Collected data
# # # # # # #
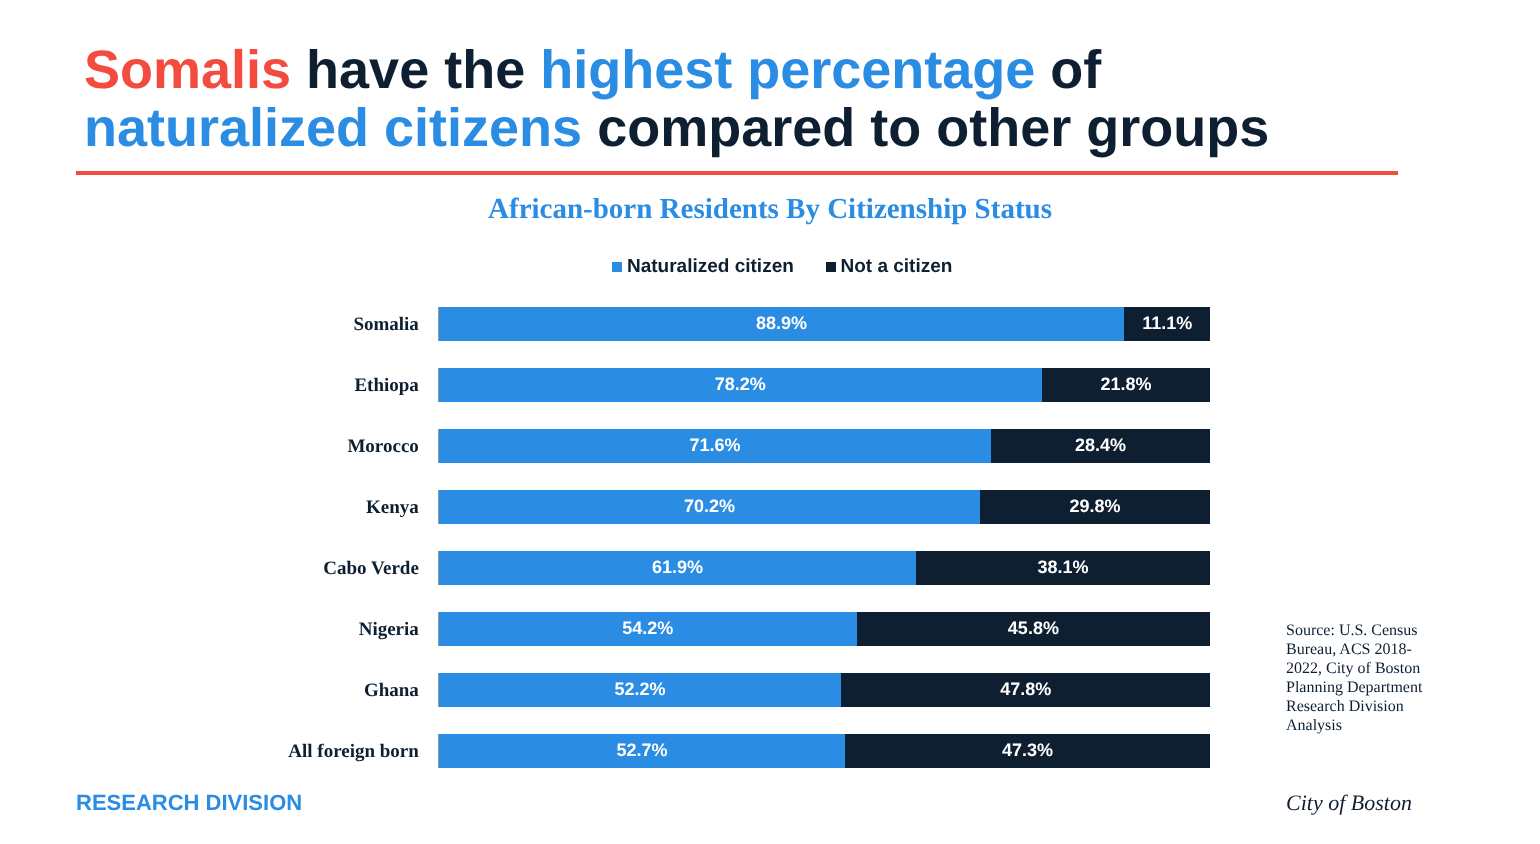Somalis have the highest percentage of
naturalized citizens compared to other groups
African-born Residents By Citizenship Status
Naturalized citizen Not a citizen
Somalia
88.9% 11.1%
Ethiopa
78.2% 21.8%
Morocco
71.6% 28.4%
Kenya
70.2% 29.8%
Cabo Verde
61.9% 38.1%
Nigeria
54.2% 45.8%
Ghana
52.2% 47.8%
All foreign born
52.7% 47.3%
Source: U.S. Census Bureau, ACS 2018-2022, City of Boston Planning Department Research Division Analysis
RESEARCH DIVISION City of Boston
# # # # # # #
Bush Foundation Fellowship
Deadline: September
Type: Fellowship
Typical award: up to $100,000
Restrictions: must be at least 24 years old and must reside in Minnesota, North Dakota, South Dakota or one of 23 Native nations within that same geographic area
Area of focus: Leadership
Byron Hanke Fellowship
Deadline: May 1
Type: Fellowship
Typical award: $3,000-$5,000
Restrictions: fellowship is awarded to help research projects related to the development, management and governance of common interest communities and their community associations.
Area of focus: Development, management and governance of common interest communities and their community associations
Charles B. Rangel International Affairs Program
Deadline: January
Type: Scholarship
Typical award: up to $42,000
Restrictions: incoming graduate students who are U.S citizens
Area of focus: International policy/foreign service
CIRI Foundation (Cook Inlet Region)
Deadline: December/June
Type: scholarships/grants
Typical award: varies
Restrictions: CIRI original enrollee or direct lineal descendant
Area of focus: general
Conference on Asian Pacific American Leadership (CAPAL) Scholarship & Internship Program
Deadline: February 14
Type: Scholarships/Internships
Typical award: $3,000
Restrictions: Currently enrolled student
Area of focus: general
# # # # # # #
Directions: The word "Program" appears in some of the lines above. Copy those lines.

Result for this task:
Charles B. Rangel International Affairs Program
Conference on Asian Pacific American Leadership (CAPAL) Scholarship & Internship Program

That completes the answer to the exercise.